In summarizing the data using a sufficient statistic, PCM is closely linked to representation similarity analysis (RSA), which characterizes the second moment of the activity profiles in terms of the distances between activity patterns (Fig. 1d, also see Diedrichsen & Kriegeskorte, 2017). Thus, in many ways PCM can be considered to be intermediate approach that unifies the strength of RSA and Encoding models.

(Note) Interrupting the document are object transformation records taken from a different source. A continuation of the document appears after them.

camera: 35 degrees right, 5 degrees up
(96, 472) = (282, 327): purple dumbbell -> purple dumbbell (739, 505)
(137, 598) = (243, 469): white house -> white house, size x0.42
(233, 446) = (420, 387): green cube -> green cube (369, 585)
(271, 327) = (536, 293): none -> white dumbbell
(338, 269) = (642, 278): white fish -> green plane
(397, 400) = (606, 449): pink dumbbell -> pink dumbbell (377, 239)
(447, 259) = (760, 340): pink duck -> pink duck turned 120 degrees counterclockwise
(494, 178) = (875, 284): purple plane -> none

By removing the requirement to fit and cross-validate individual voxel weights, PCM enables the user to concentrate on a different kind of free parameter, namely model parameters that determine the shape of the distribution of activity profiles. From the perspective of encoding models, these would be hyper-parameters that change the form of the feature or regression matrix. For example, we can fit the distribution of activity profiles using a weighted combination of 3 different feature sets (Fig1. a). Such component models (see section Component models) are extremely useful if we hypothesize that a region cares about different groups of features (i.e.colour, size, orientation), but we do not know how strongly each feature is represented. In encoding models, this would be equivalent to providing a separate regularization factor to different parts of the feature matrix. Most encoding models, however, use a single regularization factor, making them equivalent to a fixed PCM model.

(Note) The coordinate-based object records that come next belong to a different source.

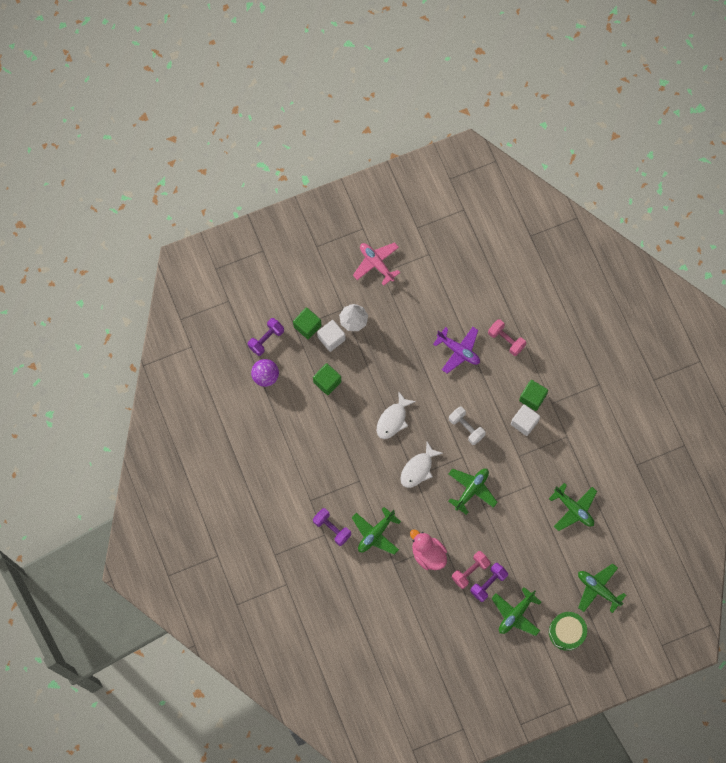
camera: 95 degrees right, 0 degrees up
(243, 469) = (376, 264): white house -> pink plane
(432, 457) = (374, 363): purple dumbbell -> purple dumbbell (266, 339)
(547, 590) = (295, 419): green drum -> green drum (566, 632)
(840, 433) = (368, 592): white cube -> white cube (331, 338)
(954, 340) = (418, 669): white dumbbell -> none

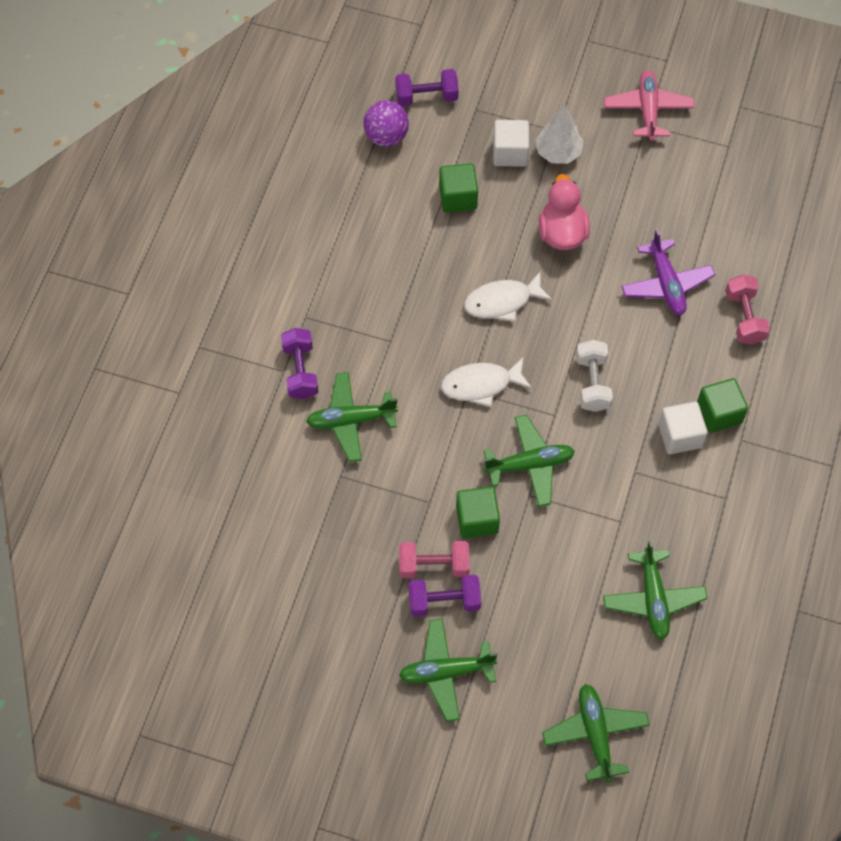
camera: 40 degrees right, 10 degrees down
(307, 326) = (492, 118): green cube -> green cube (477, 519)
(428, 554) = (396, 499): pink duck -> pink duck (562, 233)
(566, 632) = (497, 755): green drum -> none

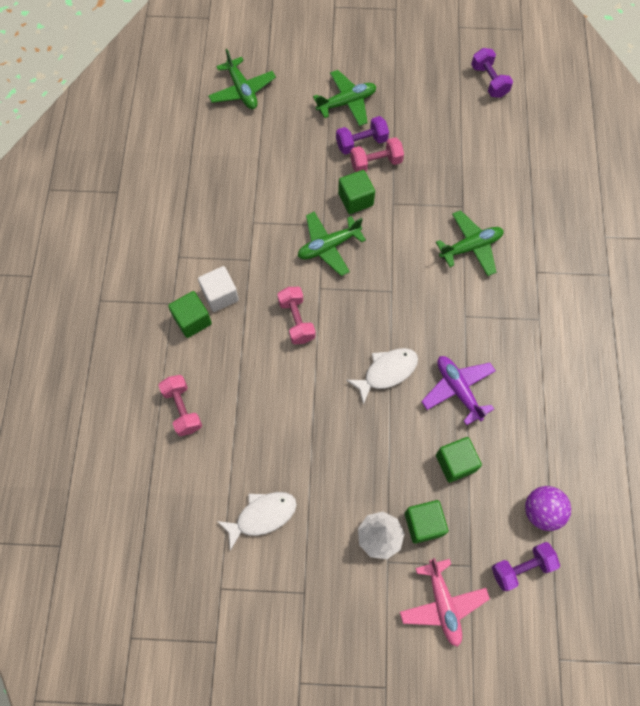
camera: 165 degrees right, 5 degrees up
(300, 371) = (523, 275): purple dumbbell -> purple dumbbell (489, 81)
(481, 385) = (383, 298): white fish -> white fish (262, 516)
(510, 153) = (423, 524): white cube -> green cube
(562, 233) = (354, 451): pink duck -> none
(592, 383) = (296, 320): white dumbbell -> pink dumbbell
(648, 110) = (306, 611): pink plane -> pink plane (442, 603)
(653, 598) = (219, 177): green plane -> none
(666, 284) = (254, 424): purple plane -> purple plane (458, 390)

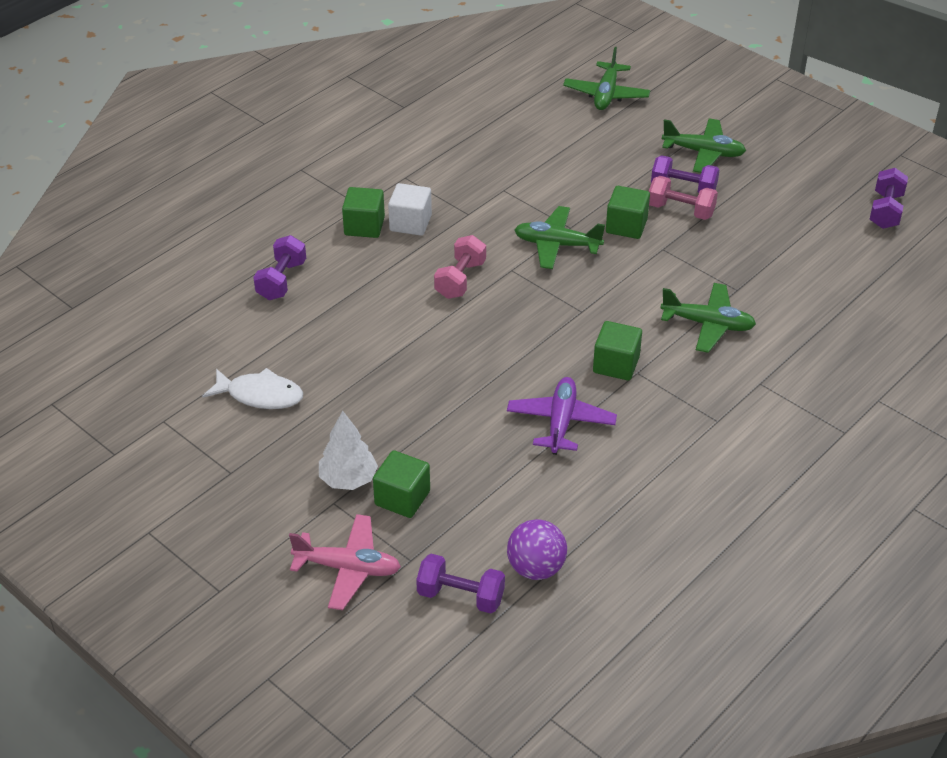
camera: 40 degrees right, 25 degrees down
(182, 409) = (281, 280): pink dumbbell -> purple dumbbell
(387, 372) = (503, 366): white fish -> none
(442, 603) = (348, 568): pink plane -> pink plane turned 105 degrees counterclockwise
(455, 463) = (490, 474): green cube -> green cube (616, 365)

In this manual we will show how to use the PCM toolbox to estimate and compare flexible representational models. We will present the fundamentals of the generative approach taken in PCM and outline different ways in which flexible representational models with free parameters can be specified. We will then discuss methods for model fitting and for model evaluation. We will also walk in detail through three illustrative examples from our work on finger representations in primary sensory and motor cortices, also providing demo code for the examples presented in the paper (Diedrichsen, Yokoi. & Arbuckle, 2018).